But I also thought that light was really mysterious. So in my teens, I started to really get interested in light, asking questions like, What is light? Why is it that we can see? What are colors? In university, I did a degree in engineering physics. And there was a course in laser physics. And when I took that course, it was just like magnetic interest. And it continued from there.
Have you also always had an interest in starting a business?
I was always impressed with tech companies that do really groundbreaking research and offer something meaningful to the society. I found that just focusing on the research and the academic route, you miss a lot of things. You miss out on making connections with different fields, even away from science, for example, with business. You’re like a horse wearing a blinder on a race track; you’re limited to a certain field.
“I found that just focusing on the research and the academic route, you miss a lot of things. You miss out on making connections with different fields, even away from science, for example, with business.” —Haider Zia
But there’s so much funding in academic research, and in every introduction of papers, they talk about the applications—how companies and industry could benefit. But then the academics often don’t do anything with that. And then the society has to wait a long time until that research goes into industry. Then patents can’t happen, so companies lose interest.
So I wanted to start a company that could take high-end, deep-tech, scientific research and generate revenue. A product that could keep the enterprise going without the need for external funding from government sources and could help society.
You mentioned that the technology was coming out of your postdoc work at the University of Twente. Could you talk a little bit about how and when you came to understand this was something that might have good commercial prospects?
After my Ph.D. in fiber lasers, I asked myself, “What’s the next coolest thing?” Well, the next coolest thing, I thought, was photonic chips, light-based chips. So I was looking around—I did my Ph.D. in Hamburg [Germany], so I was looking for places close by that would have a very high impact in that field, and found the University of Twente. It has one of the key foundries for building these optical chips, essentially on campus. So the school is really involved in the field. And it had an opening, so I applied.
My research tenure at Twente was to look at nonlinear processes and supercontinuum generation in these photonic chips. And during that research tenure, one day, I was traveling back to Hamburg on a train, and I was super-bored. So I started to think about research. And then this idea of alternating dispersion came to mind.

◆ GIVEN INFORMATION:
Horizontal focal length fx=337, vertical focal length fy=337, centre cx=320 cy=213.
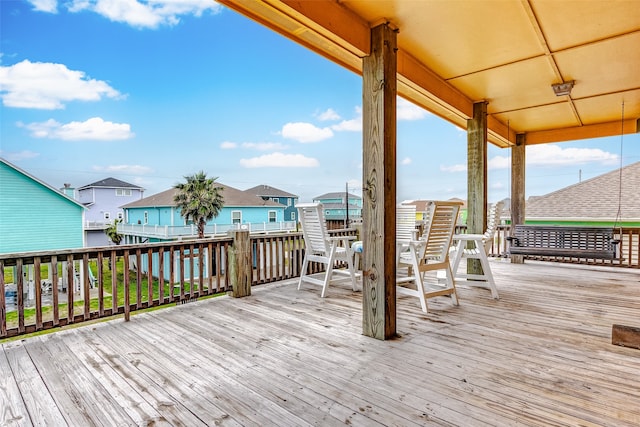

◆ APPLY WHAT YOU READ:
[1] In the interview, what was the subject of the speaker's Ph.D.?
[2] Extend the interview on light and photonic chips, beginning right after its last sentence.
The lines have no connection to the interview.

◆ YOUR RESPONSES:
[1] Fiber lasers.

[2]
Haider Zia (left) with Jaap Beernink, CEO of Novel-T. [Image: Courtesy of H. Zia]
What was the process of founding the company like?
It happened in November of 2022, so we are brand new. But all the research was done over the course of many years. Our patents are from 2020.
Another good part about the University of Twente is that it’s an entrepreneurial university. So there’s an entrepreneurship side to it, a very well-developed business development aspect within the university called Novel-T. It offers business coaching, basically guiding you through the whole process of taking your academic research and founding a company. It has connections to the major venture capital firms in the Netherlands that are interested in investing in deep tech technologies. It was really with Novel-T’s help at first that the business came to fruition.
Where does your company stand in terms of funding?
Another great thing about being in the Netherlands is that there are a lot of investments in the photonics industry. So there are initiatives like PhotonDelta. That also means that there are a lot of VC [venture capital] firms that are also interested in photonics. So we are in that process of getting capital into the company through VC firms.
There are a lot of opportunities in Europe as a whole for companies as well. For example, there’s the European Innovation Council’s EIC Accelerator, which offers up to €2.5 million in nondiluted funding. So yeah, there are a lot of opportunities if you have a good idea.
Right now, Superlight Photonics is hiring. We’re going to put out job advertisements soon. We’re also almost done closing our seed financing round. And we’re working with our financiers to build the company right now. We’re a very young company.
What are some of the markets you’re considering for the technology? Are there specific segments you will be targeting first?
Those are the ongoing discussions. Currently, we’re studying the markets, the market sizes, the top players in each market where we could compete, and potential partnerships. Those things take time. We’re also looking at becoming a component provider as well and the economics of that. That’s pretty much the stage we’re at now.
You already have a great piece of advanced photonics research and demonstrated that this approach works. What are the main challenges in your R&D in scaling it?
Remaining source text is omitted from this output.